We stroll hand in hand, looking out at that seemingly endless ocean. It's hard to believe that we're at the midpoint of our journey. In some ways it seems like we'll never land.
Then he surprises me by saying, "Should we have told them?"
"Told them what?"
"About the maybe baby."
I shake my head. "It's too soon. And I don't think Sam wants to hear about something like that when her husband left her just a few weeks ago."
"Yeah. But if it happens, I think she'll be happy for us."
"I hope so. And Jonathan, too, of course."
"Yeah."
"But let's not say anything unless I do get pregnant. They don't need to know that we're trying."
"OK. Angela, where are we going to put a nursery?"
"Well, it depends on when it happens, if it does."
"Yeah. I guess we could use Billy's room. That way the kids and Mona don't have to give up their rooms."
"Right. Oh, Tony, I just had a thought."
"What?"
"Do you think Mother will want her old place when she returns? After all, Hank is gone."
"I don't know. But Mona can be surprisingly considerate when she wants to be."
"True."
"Anyway, we can deal with all this when we get back."
"You're the one who brought up the nursery."
"I was just wondering. I mean, it's going to change our lives in a lot of ways, if it happens."
"I know. It's a big step."
"Yeah."
"Tony, if you don't want a baby, just say so. I'll be disappointed, but I'll understand."
He stops strolling, so I have to. Then he kisses me tenderly. "I want a baby with you, Angela. But that doesn't mean I think it's going to be easy."
"I never said it would be. And in case you haven't realized, it's going to change my life more than yours."
"It'll change your body more. It won't change your life more."
"What do you mean?"
"I mean I might want to be a stay-at-home dad."
"Tony, you don't have to make that kind of sacrifice."
"Sacrifice? You kiddin' me? Don't you remember what it was like with Baby Clint? I loved that!"
"But you were a housekeeper then, not a professor."
"I think Ridgemont would work with me, give me a schedule that would let me spend time with our child. Evening classes or something."
"I want to help. It won't all be you. It's my child, too!"

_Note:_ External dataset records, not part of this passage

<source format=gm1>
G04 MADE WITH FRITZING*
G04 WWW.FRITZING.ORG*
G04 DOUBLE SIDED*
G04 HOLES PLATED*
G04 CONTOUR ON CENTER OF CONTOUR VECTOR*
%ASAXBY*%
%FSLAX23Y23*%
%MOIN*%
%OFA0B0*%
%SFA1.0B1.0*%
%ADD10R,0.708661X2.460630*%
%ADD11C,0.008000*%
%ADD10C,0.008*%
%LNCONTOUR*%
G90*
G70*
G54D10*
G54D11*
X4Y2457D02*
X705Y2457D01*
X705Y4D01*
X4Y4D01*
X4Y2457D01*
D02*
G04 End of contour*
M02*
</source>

I'm serious, but he laughs, so then I do. Does any other couple in the world have conversations like ours?
"OK, Angela, maybe we don't have to figure out everything about the baby before we make him or her."
"No, not everything." I lean close, nuzzle his neck, and whisper, "Do you want to go practice everything-but-conception?"
He holds me close, close enough that he doesn't have to answer with words. After our earlier encounter, I put fresh panties on, but I'm still wearing that short dress. I'm not even sure if we'll make it back to our cabin this time.